Monday, June 14, 2010

down for maintenance


i've been drawing crap like this for years without forming an idea about what it is i'm actually doing. it only recently swelled up into my consciousness (after years of pkd input, the introduction of donna haraway to my reading lists, and listening to janelle monae on repeat for 2.5 weeks) that i'm drawing the dismantling of human beings as if they were machines. and so what if they were? and who's to say that they're NOT? asking questions about what it means to be human through the analysis of androids/machines/robots/dolls is hardly revolutionary. or unique. but, in my humble opinion, it also never ceases to be INTERESTING.

there's one more thing to add to the list of catalysts: mannequins.

i've recently had the misfortune of running into the phrase "uncanny valley" a disturbing amount of times because i take pictures of mannequins in a mental hospital setting. everyone wants to talk about these damn mannequins. and i have no idea why. obviously i find them interesting, or i wouldn't have taken the pictures. so the first question is: why did i do that? well. they're disturbing! a pile of mannequin parts stuffed into a bucket in the basement of a 140 year old mental hospital begs to be photographed. but does it matter where they are? not really. if i found such a bucket in the basement of macys i'd take a picture of them too. so it's them. not their location. why pops up again.

and the answer, i believe, lies in a quote from a movie: "even a doll can seem to have a soul."

all those discarded, possibly souled, corpse mannequins. they creep you out because they could be you. well, here's the shocker ladies and gentlemen: you won't be so lucky. you are going to die. and you will decompose in the ground or get burnt to a crisp in some funeral parlor's basement oven. you're not going to stick around as long as those mannequins. they're gonna outlive you. contrary to the hallucination you've built up, you're not tied to history and you have no link to the future. i don't care how many children you have. they aren't you.
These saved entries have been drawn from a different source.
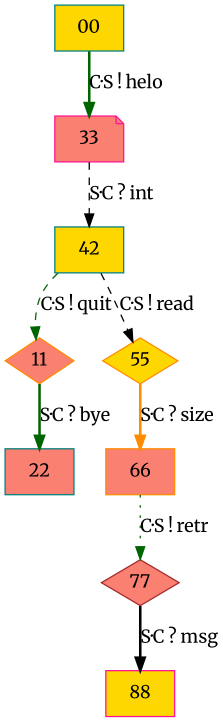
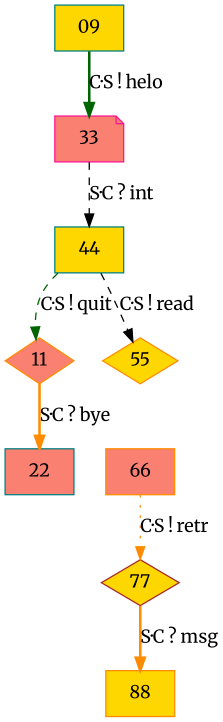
  digraph {
    color=white
    fontname=Merriweather
    node [color=teal fillcolor=gold fontname=Merriweather shape=box style=filled]
    edge [color=darkgreen fontname=Merriweather style=bold]
-   n1 [label=00]
+   n1 [label=09]
    n2 [color=deeppink fillcolor=salmon label=33 shape=note]
-   n3 [label=42]
+   n3 [label=44]
    n4 [color=darkorange fillcolor=salmon label=11 shape=diamond]
    n5 [fillcolor=salmon label=22]
    n6 [color=darkorange label=55 shape=diamond]
    n7 [color=darkorange fillcolor=salmon label=66]
-   n8 [color=brown fillcolor=salmon label=77 shape=diamond]
-   n9 [color=deeppink label=88]
+   n8 [color=brown label=77 shape=diamond]
+   n9 [color=darkorange label=88]
    n1 -> n2 [label="C&middot;S ! helo"]
    n2 -> n3 [color=black label="S&middot;C ? int" style=dashed]
    n3 -> n4 [label="C&middot;S ! quit" style=dashed]
    n3 -> n6 [color=black label="C&middot;S ! read" style=dashed]
-   n4 -> n5 [label="S&middot;C ? bye"]
-   n6 -> n7 [color=darkorange label="S&middot;C ? size"]
-   n7 -> n8 [label="C&middot;S ! retr" style=dotted]
-   n8 -> n9 [color=black label="S&middot;C ? msg"]
+   n4 -> n5 [color=darkorange label="S&middot;C ? bye"]
+   n7 -> n8 [color=darkorange label="C&middot;S ! retr" style=dotted]
+   n8 -> n9 [color=darkorange label="S&middot;C ? msg"]
  }
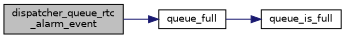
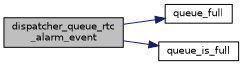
  digraph {
    rankdir=LR
    node [color=black fillcolor=white fontname=Helvetica fontsize=10 shape=record style=filled]
    edge [color=midnightblue fontname=Helvetica fontsize=10 labelfontname=Helvetica labelfontsize=10 style=solid]
    n1 [fillcolor=grey75 fontcolor=black height=0.2 label="dispatcher_queue_rtc\l_alarm_event" width=0.4]
    n2 [height=0.2 label=queue_full width=0.4]
    n3 [height=0.2 label=queue_is_full width=0.4]
    n1 -> n2
-   n2 -> n3
+   n1 -> n3
  }
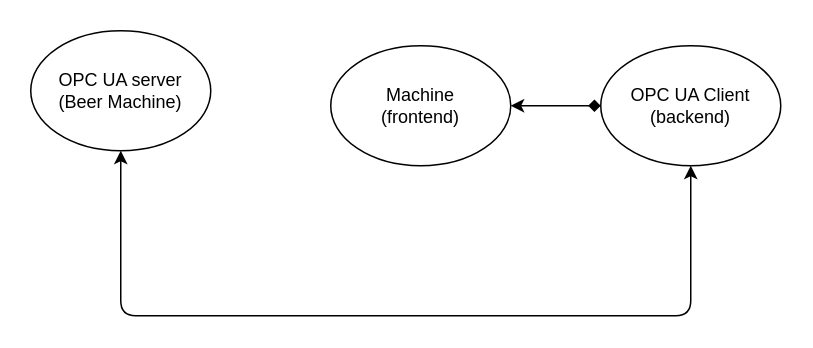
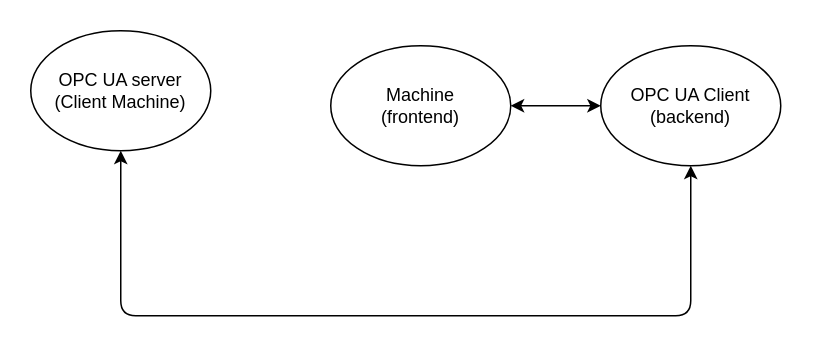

YOU are going out like a candle. maybe you've got 50 years. maybe you have 5 minutes. either way, you're toast.

that's what I think of the uncanny valley. the puppets raise up in us something from our deep, wet unconscious... the fact that we are limited. we don't like them because they're NOT. we stare at them and wait for them to DO something. take some creepy action. because we've learned that immortality breeds malevolence. look at the christian god. he sure is a bastard. he'd probably be a better entity if he could just. fucking. die.

that would explain jesus within a context i find interesting. but that's a whole other tangent.

back to robots/mannequins/androids/dolls/machines and the human as inhuman. or the inhuman as human. the question is not inherently disturbing and therefore the aforementioned valley can take a flying leap as far as i'm concerned. the point is not to indulge the reaction, it is to explore it. and to consider, if only for a moment, that you, me, everyone else, is nothing more than a machine. all full of wetware and unexplained emergent consciousness. we can be broken, we can be transcendent, we can be nothing, we can be universes. the definition of humanness, the definition of real, the definition of existence... all of them can be tossed around on the bitparts of machinery.

through this, i hope to (for myself, with no hopes of influencing anyone else), work through why i am not special. or why i am. or why you are. the ways in which we all move through the world we call real, even when it is not. why are we broken? what can we do? where are the right pieces? what are the steps? what is the convergence of magic and machinery? the hardware and the soul? all these things. for what it's worth.

that's why i'm calling these pieces human/inhuman.

and that is all.

9 comments:

Craig Eliason said...

neo-de-Chirico!

Aaron said...

yeah you really do need to read that book we were talking about wed. Its right along those rant lines :)

Candy said...

When I worked at the Mall of America I would have to go into the basement sometimes where the stores had storage spaces in wire cages. I always had to pass Victoria's Secret's cage, which was stuffed with whole and partially dismantled mannequins. You would have liked it.

Sara said...

oh man. i love de Chirico.

victoria secret mannequins in cages... that just begs for a feminist analysis. beautiful.

Anonymous said...

http://bit.ly/9Qihv7

Anatomical tattoos - think a few people have committed themselves corporally to your observation.

Rutger Hauer was so good in Blade Runner... (Reggie)

Sara said...

he also got the best line of any android in film: "i want more life, fucker."

Sara said...

(as seen here: http://www.youtube.com/watch?v=VjbAgwdBaTI)

... said...

Whoah, just finished reading the textage. Good one, that.
There needs to be another mixed-media Dolly, sometime inna future...

Oy said...

...and so, Mr. Data, you begin to understand our human condition.